The Wooster Group, ou l’énergie des origines

(Cry, Trojans! d’après Troilus et Cressida de William Shakespeare, au Kaaitheater, vendredi 22 mai, 20 h 30.)

© Paula Court
© Paula Court

Je sors dynamisé du spectacle du Wooster Group. Je n’ai pas pris le plaisir de lire Troïlus et Cressida avant la représentation. Il a donc fallu une période d’adaptation car les surtitres papillonnaient joyeusement devant moi. Mais après ! Quelle énergie puisée au cœur même de l’œuvre en vue de sa profération : l’amour, le sang, la trahison, la mort…

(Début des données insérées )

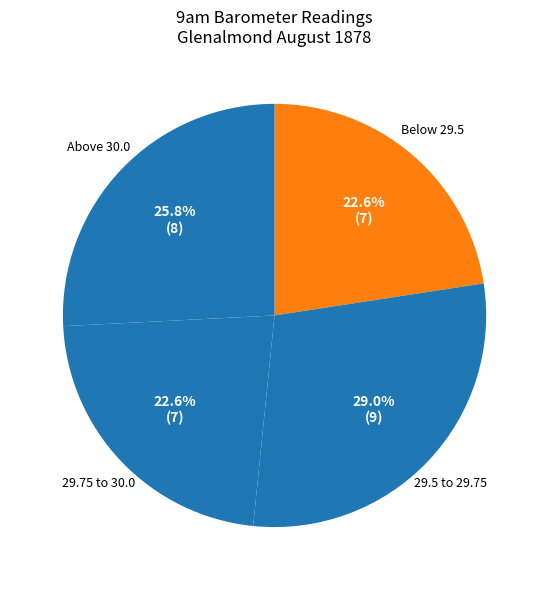

How much of the chart is everything except Below 29.5?

77.4%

On n’est jamais dépaysé chez Shakespeare. Et la matière est si brûlante qu’on a recours à tout pour s’en saisir. Ici, outre l’extraordinaire engagement de nos acteurs new-yorkais, il y a l’assomption d’une voix délibérément états-unienne (sic) et la représentation des Troyens comme tribu amérindienne fictive, avec ses chants, ses rites, ses rythmes.1

L’ironie est bien sûr présente. En l’absence de la Royal Shakespeare Company (qui jouait les guerriers grecs dans la mise en scène de départ), le WG annonce qu’il portera le masque et prendra l’accent anglais lorsqu’il s’agira — fort occasionnellement — de les incarner. Il y a les orchestres improbables, les voix parfois montypythoniennes en diable. Formidable travail du son aussi — amplification, échos, nappes électroniques — pour une cérémonie théâtrale à la hauteur des combats de héros. Quand je pense que le grand Spalding Gray cofonda la troupe en 1975, ça me fout le frisson.

http://www.kfda.be/fr


  1. Sur deux écrans en fond de scène, les séquences choisies de films/d’acteurs amérindiens qui inspirent cadence et intonation.